Textauszug —
□ □ □ □

Mach dich doch mal schlau, z.B. bei Thias und seinem sehr gut beschriebenen Schwimmteichprojekt oder auch bei StefanS, dagegen bin ich nur ein kleiner Abenteurer.

Nebenbei: deine Anlage wird mal richtig gut und die Steinstufentreppe mit den Pflastersteinen   

Viel Spaß weiterhin im Forum und stöber, stöber, stöber, bevor die Alge in den Brunnen gefallen ist

beste Grüße Carin (i.A. von fleur, der Algenschreck)


----------



## Dodi (11. Okt. 2007)

*AW: noch 'n Schwimmteich*

Hallo Rüdiger!

Sorry, dass Dich noch keiner der Mod's offiziell begrüßt hat. 

Aber nu: HERZLICH WILLKOMMEN hier bei uns im Hobby-Gartenteich-Forum - schön, dass Du zu uns gefunden hast.

□ □ □ □

Datenzeilen —
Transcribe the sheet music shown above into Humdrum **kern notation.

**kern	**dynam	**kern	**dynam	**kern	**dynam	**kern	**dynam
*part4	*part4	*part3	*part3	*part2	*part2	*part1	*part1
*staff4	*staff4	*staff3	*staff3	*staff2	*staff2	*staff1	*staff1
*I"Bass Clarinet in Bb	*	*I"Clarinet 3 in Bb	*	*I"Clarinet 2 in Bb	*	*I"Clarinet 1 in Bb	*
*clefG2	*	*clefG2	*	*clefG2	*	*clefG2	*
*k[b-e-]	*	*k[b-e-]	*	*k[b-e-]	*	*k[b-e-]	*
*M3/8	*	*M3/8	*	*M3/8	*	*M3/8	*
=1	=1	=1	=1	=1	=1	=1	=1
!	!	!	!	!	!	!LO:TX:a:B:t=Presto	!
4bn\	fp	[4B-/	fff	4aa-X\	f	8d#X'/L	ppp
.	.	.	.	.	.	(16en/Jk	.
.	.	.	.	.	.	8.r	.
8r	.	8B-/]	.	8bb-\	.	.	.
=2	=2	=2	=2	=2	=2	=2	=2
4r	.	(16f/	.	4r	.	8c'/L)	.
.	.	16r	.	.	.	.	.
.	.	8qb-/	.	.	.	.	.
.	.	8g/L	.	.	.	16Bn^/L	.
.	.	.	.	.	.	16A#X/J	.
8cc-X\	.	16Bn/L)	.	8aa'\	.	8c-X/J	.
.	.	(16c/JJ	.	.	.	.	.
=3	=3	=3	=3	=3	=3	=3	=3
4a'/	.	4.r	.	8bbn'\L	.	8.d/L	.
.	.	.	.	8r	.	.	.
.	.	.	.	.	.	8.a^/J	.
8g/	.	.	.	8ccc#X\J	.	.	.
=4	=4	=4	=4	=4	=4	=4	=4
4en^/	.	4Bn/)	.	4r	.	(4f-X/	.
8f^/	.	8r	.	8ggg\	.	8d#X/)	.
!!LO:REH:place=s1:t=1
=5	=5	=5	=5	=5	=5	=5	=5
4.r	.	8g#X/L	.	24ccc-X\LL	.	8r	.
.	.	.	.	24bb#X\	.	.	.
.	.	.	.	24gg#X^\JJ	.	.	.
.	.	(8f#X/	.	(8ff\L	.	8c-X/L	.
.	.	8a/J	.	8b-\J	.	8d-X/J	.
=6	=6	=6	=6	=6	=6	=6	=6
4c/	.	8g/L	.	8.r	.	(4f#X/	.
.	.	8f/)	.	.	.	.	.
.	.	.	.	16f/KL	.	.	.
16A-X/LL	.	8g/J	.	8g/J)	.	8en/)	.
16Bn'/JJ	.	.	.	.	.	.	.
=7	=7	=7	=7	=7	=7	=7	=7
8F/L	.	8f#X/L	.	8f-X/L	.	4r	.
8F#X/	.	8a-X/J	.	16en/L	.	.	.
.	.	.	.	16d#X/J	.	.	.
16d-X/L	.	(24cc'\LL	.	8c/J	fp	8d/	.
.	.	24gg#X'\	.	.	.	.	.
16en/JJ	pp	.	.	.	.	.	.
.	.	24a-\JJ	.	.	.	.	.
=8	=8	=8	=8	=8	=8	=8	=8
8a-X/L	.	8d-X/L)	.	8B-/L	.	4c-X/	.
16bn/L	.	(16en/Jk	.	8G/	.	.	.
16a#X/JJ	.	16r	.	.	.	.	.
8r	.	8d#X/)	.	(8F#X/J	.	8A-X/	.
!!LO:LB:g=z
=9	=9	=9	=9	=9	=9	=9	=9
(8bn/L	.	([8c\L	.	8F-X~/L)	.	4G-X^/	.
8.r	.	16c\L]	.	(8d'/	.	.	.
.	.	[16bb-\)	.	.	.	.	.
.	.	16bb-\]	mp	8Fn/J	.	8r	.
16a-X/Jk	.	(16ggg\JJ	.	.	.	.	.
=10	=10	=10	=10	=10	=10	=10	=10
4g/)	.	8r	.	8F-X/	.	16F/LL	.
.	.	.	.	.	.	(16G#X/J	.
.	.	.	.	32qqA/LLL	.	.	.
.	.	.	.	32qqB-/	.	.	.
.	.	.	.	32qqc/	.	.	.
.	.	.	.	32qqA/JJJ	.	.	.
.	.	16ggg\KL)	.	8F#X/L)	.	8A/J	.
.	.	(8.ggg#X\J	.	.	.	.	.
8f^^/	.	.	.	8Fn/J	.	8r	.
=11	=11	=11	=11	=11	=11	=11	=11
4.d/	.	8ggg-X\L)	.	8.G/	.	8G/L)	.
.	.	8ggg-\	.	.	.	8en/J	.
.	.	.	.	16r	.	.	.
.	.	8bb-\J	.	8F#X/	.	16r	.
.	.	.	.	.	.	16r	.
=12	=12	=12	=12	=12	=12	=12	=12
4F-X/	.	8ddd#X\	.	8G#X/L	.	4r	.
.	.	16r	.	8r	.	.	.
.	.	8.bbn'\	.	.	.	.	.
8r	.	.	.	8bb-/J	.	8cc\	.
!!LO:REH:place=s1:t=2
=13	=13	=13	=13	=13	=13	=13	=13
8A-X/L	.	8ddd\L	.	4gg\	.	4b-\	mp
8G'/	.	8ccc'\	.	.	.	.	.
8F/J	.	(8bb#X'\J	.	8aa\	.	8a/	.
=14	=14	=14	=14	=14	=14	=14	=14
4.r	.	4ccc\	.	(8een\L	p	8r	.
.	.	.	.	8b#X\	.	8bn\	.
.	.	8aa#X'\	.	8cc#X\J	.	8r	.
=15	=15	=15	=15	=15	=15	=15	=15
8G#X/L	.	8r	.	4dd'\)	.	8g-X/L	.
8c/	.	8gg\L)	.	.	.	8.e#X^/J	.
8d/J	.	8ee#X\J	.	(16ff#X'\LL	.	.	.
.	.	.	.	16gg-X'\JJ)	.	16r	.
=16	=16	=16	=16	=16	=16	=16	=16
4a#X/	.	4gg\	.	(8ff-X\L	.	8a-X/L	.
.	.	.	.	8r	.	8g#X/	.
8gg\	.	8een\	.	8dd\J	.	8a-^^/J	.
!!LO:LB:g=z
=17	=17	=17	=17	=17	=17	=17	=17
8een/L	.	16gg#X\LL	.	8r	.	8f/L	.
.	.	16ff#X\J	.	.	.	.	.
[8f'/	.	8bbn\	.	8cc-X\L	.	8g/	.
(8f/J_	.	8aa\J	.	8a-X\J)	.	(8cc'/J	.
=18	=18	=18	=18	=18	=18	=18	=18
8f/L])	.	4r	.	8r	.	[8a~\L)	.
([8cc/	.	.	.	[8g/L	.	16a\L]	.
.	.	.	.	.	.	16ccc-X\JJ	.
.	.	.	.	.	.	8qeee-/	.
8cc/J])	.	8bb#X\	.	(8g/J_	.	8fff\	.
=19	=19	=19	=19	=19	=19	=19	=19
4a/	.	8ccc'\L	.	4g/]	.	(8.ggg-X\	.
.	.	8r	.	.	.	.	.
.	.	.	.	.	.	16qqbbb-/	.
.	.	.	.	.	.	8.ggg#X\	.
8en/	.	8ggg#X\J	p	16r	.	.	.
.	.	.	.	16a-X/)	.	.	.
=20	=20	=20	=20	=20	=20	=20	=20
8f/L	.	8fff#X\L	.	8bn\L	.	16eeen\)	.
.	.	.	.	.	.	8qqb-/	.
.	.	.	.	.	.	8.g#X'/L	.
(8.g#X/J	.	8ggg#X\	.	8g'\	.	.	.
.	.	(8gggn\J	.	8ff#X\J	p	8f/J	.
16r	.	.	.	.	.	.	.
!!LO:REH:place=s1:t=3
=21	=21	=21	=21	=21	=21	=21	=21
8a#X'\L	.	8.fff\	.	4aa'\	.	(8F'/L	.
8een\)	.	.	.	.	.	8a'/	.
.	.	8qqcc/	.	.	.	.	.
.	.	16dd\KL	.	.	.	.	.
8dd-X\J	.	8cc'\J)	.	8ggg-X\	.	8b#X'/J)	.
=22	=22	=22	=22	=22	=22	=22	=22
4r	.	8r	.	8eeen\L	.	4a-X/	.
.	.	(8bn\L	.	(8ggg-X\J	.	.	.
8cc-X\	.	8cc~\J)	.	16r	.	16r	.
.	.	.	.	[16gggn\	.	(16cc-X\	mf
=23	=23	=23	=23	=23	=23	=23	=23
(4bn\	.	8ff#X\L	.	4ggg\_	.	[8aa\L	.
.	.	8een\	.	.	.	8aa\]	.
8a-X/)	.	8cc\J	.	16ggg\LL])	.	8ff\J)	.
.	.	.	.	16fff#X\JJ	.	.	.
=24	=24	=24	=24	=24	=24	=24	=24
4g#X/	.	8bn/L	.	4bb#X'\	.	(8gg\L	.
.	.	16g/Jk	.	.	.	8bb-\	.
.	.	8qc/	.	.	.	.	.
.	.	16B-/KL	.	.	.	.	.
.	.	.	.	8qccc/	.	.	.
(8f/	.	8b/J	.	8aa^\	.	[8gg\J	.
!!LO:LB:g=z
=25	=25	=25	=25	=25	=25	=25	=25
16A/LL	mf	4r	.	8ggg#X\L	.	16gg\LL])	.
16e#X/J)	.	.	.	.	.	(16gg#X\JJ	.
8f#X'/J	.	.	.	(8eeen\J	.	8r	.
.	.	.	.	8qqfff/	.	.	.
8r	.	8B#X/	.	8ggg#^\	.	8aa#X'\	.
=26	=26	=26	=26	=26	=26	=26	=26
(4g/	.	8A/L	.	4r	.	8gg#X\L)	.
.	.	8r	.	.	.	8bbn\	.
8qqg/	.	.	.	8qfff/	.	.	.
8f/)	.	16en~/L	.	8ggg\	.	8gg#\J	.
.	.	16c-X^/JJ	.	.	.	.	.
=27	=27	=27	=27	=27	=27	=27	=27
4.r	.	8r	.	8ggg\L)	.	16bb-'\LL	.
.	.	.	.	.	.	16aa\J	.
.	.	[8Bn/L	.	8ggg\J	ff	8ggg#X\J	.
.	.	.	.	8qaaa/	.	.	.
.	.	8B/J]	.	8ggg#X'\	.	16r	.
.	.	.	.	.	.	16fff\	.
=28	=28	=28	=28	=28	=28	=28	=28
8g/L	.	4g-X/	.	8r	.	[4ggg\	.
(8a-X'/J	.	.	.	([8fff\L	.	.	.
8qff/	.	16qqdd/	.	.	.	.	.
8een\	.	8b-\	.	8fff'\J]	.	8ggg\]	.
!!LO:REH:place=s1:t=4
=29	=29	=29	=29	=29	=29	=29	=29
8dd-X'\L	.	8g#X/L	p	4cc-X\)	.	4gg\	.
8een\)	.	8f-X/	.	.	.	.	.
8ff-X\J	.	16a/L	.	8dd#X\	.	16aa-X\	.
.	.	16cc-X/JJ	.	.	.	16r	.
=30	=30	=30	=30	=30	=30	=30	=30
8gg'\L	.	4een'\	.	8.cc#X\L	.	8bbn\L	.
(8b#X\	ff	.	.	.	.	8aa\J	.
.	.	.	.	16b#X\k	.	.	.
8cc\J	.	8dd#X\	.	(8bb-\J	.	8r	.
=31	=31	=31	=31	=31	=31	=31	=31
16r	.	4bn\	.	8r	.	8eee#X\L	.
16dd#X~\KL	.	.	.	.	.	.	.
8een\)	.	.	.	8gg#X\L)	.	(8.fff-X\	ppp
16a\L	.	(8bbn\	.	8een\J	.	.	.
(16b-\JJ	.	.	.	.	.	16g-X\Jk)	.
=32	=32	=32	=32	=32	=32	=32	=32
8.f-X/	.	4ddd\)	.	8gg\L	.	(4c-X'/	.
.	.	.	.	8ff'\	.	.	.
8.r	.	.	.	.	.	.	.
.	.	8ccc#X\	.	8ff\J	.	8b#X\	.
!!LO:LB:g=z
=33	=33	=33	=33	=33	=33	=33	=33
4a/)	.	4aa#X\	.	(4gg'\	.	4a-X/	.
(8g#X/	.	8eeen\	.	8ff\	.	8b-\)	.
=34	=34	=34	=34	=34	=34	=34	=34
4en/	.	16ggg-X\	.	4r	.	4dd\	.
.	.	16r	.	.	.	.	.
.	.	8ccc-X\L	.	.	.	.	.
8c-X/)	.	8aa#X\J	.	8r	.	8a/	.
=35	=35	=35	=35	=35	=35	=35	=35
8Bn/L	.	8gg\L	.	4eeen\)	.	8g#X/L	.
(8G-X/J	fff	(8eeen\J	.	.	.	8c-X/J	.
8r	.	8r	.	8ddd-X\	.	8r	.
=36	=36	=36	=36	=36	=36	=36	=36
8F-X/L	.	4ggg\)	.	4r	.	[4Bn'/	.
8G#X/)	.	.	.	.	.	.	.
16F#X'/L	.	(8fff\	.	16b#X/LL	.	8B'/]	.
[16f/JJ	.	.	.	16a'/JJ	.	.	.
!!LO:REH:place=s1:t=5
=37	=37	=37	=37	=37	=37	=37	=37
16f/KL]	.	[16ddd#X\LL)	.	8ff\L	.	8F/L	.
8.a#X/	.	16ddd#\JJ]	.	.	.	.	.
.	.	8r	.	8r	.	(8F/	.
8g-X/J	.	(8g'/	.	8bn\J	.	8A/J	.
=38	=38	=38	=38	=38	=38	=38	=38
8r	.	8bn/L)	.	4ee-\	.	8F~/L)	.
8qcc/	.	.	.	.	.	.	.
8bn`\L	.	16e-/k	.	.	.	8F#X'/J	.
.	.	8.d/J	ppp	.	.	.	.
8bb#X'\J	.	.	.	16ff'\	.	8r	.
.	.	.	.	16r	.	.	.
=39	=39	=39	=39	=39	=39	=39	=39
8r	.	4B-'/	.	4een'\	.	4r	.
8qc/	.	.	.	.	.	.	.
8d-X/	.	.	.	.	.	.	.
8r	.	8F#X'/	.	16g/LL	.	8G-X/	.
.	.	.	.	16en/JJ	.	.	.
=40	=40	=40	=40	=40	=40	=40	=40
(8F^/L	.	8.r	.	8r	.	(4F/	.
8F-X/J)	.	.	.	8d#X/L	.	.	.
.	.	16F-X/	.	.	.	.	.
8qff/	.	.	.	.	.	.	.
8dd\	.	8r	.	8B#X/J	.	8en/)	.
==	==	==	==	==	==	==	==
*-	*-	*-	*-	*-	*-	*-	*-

□ □ □ □

Gestellte Aufgabe 1 —
In welchem Forum heißt Dodi im Textauszug Rüdiger willkommen?
Gestellte Aufgabe 2 —
Ermitteln Sie, wie viele Zeilen der Auflistung die Zeichenfolge „place“ enthalten, und nennen Sie ausschließlich die Zahl.

Ausgearbeitete Lösung 1 —
Im Hobby-Gartenteich-Forum.

Ausgearbeitete Lösung 2 —
5